Yeah, I tried mesh.outline too. But if mesh is composed by parts which are close to each other but not connected, mesh.outline gives multiple lines. It seems no args to ignore small holes or close gaps.
I tried to link these lines but lines are inconsistent in line order and point order. Adjacent lines are not neighbors in outline.entities. And some lines have points in order of clockwise but others counter-clockwise.
The point order in line is implies by the color in jet colorspace(cold blue to hot red).

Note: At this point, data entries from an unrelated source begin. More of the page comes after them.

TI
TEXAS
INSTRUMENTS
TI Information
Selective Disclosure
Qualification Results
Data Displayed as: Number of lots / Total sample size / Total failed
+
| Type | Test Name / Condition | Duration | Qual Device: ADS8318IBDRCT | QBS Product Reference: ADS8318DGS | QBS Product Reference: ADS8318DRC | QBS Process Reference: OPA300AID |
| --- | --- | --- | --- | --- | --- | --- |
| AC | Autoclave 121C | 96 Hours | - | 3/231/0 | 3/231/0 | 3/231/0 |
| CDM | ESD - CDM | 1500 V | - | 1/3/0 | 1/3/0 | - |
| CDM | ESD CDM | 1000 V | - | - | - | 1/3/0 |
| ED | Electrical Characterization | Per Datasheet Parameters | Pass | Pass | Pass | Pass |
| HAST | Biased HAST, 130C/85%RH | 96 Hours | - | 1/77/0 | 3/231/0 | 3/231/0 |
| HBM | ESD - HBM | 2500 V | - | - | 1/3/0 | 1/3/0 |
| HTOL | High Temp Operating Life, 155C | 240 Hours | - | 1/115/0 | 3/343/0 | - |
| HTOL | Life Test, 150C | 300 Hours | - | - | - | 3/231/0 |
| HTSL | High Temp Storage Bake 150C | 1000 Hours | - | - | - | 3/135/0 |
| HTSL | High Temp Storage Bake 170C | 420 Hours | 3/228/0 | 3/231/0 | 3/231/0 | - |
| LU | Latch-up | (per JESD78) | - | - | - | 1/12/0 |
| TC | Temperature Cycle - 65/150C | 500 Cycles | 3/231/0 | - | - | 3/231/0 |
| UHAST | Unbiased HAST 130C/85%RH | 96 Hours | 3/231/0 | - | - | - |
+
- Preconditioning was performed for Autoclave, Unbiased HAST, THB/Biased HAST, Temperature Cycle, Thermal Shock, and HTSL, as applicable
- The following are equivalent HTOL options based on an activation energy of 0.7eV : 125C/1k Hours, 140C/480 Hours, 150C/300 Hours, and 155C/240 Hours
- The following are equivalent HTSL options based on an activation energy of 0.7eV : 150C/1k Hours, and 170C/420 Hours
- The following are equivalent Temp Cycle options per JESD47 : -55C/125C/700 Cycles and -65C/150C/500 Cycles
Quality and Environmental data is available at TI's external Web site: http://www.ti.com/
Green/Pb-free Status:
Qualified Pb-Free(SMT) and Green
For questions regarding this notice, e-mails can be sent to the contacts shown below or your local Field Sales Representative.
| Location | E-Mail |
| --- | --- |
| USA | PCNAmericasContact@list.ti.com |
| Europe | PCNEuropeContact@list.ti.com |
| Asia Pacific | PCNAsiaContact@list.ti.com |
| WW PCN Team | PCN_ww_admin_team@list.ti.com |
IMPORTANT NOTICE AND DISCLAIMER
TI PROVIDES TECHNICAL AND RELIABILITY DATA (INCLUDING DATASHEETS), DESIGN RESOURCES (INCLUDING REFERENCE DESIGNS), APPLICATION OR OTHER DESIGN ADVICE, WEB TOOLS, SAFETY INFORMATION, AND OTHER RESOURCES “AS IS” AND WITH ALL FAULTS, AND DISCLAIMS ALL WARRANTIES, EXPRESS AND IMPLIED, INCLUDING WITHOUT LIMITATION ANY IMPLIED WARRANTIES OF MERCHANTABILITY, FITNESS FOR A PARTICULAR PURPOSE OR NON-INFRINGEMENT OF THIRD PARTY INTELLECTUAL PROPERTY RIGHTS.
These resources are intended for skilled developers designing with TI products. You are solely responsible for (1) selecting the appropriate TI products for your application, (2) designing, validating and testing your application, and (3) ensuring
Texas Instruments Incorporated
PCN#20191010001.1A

Yeah I think there's no way of avoiding implementing a custom distance-based linker to do that. I might try computing the vector-along-the-segment from the outline, and doing a scipy.spatial.cKDTree query which considers vertex distance and direction, followed by a mesh.update_vertices?
@mikedh you're right! I implemented a custom linker to do that. It may be helpful in my case but not general enough. Look forward to your update.